Wasn't he just an ensign on his very first mission out of the academy? Did he even have an official job title or was he just some junior operations ensign?
 
Harry was the Operations Manager, the same job Data had on the Enterprise. Therefore he was a member of the Senior Staff, but the lowest ranking one (due to him being an ensign). He also consistently sat in on all meetings of the Senior Staff.

As for why a lowly ensign would be given such an important job....

1.) Voyager was a relatively small ship, only 150 crewmembers (compare Kirk's Enterprise from 100 years previous - 400 crewmembers).
2.) It might have only been intended to be a temporary posting, since Voyager's mission was simply to round up a small group of Maquis before the they got stuck in the Delta Quadrant.
3.) After they got stuck in the Delta Quadrant, Janeway may simply have decided to keep him where he was instead of giving the job to one of the Maquis crewmembers.
 
Hell, some of the crew might have only meant to be on board for the first mission only.

In and out.

Wasn't that a complaint from one of the Good Shepherd people?

Harry was a section head. he had a staff. Probably mostly uninlisted crewmen who'd beeen at the job for 5 to 15 years who had to do exactly what every noob ensign told them to.

However, if crew with superior rank was staffed into Operations for some reason ,harry would still be able to order them about, since it was his area.
 
Hell, some of the crew might have only meant to be on board for the first mission only.

In and out.

Wasn't that a complaint from one of the Good Shepherd people?

In "Good Shepherd," Harren says he needed one year of field experience to be admitted to the school he wanted to attend. So yeah, a lot of the people onboard could have been intended to stay only a short time.

= Tasks =
1. Copy the Voyager discussion word for word from "3.) After they" to "was his area.".
2. Write the next part of the Voyager discussion, picking up right after its last sentence.

= Dataset section =
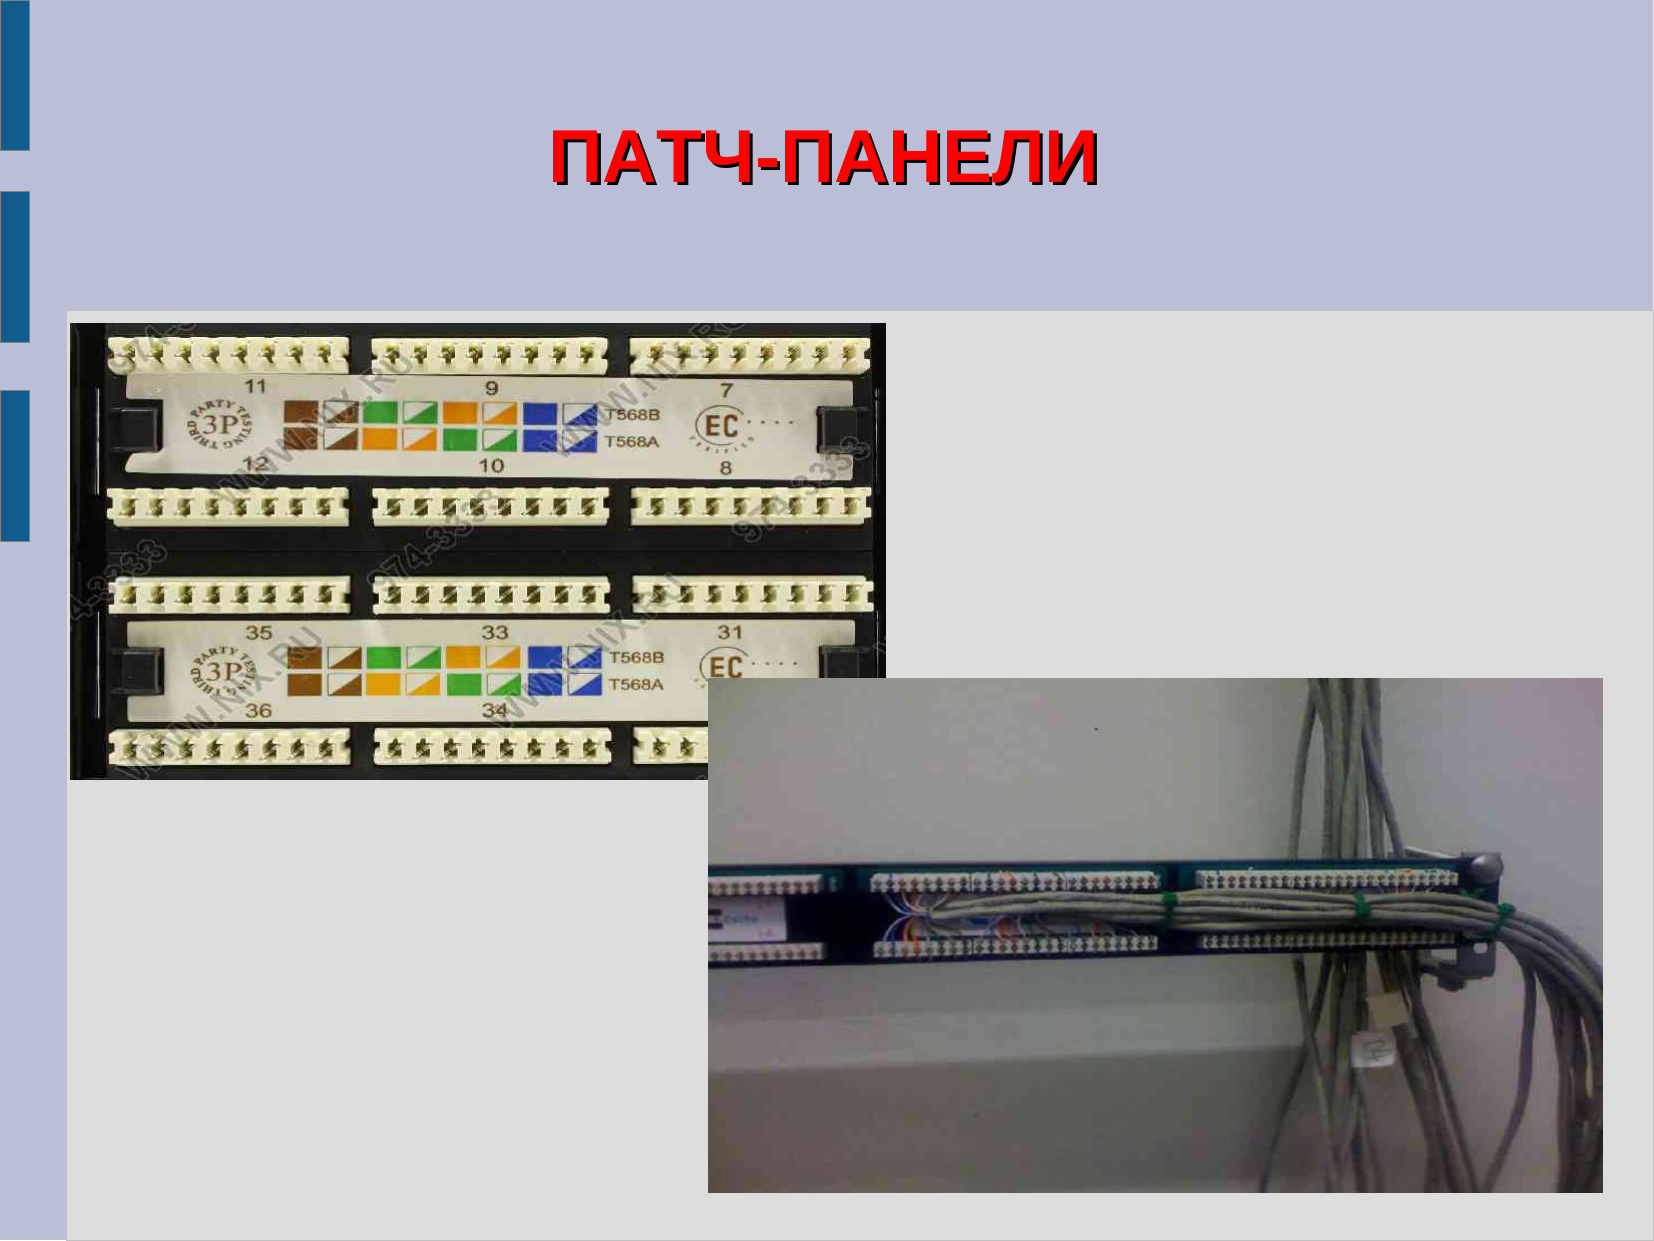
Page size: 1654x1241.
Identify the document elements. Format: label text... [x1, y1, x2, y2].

picture [70, 323, 1603, 1193]
title ПАТЧ-ПАНЕЛИ [118, 52, 1531, 260]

= Answers below =
1.
3.) After they got stuck in the Delta Quadrant, Janeway may simply have decided to keep him where he was instead of giving the job to one of the Maquis crewmembers.
 
Hell, some of the crew might have only meant to be on board for the first mission only.

In and out.

Wasn't that a complaint from one of the Good Shepherd people?

Harry was a section head. he had a staff. Probably mostly uninlisted crewmen who'd beeen at the job for 5 to 15 years who had to do exactly what every noob ensign told them to.

However, if crew with superior rank was staffed into Operations for some reason ,harry would still be able to order them about, since it was his area.

2.
Because it's not like Voyager, a fresh ship, with an untested captain, too small to do anything too glorious, too far from home, would seduce the best of the best to flock to her billets?

The ship was named after a mass murderering AI for goodnesssake who almost destroyed the Earth!

The only reason that Voyager would be getting "good" crew is because it's systems were so new that only those fresh out of the academy were qualified to work safely on/in Voyager. It's not like spacedogs are going to go back to school for 6 months so that they could upskill and serve on an Intrepid Class Starship when they still have the technical know how to shine bright as a star on 90 percent of the rest of the fleet and they can take in that 6 months of education on the job as the new tech trickles down through the rest of the fleet as upgrades and refits.
 
Harry should have been made Lieutenant at the end of season 2. He was the Chief of Operations and a member of the senior staff. Tom was promoted on day one, then demoted, and then promoted again in season 7 and he wasn't even in Starfleet at the beginning. It just seemed silly to have Harry as an ensign in season 7 when he's a bridge officer. Janeway looked like a mean bitch by not promoting him after 7 frickin years!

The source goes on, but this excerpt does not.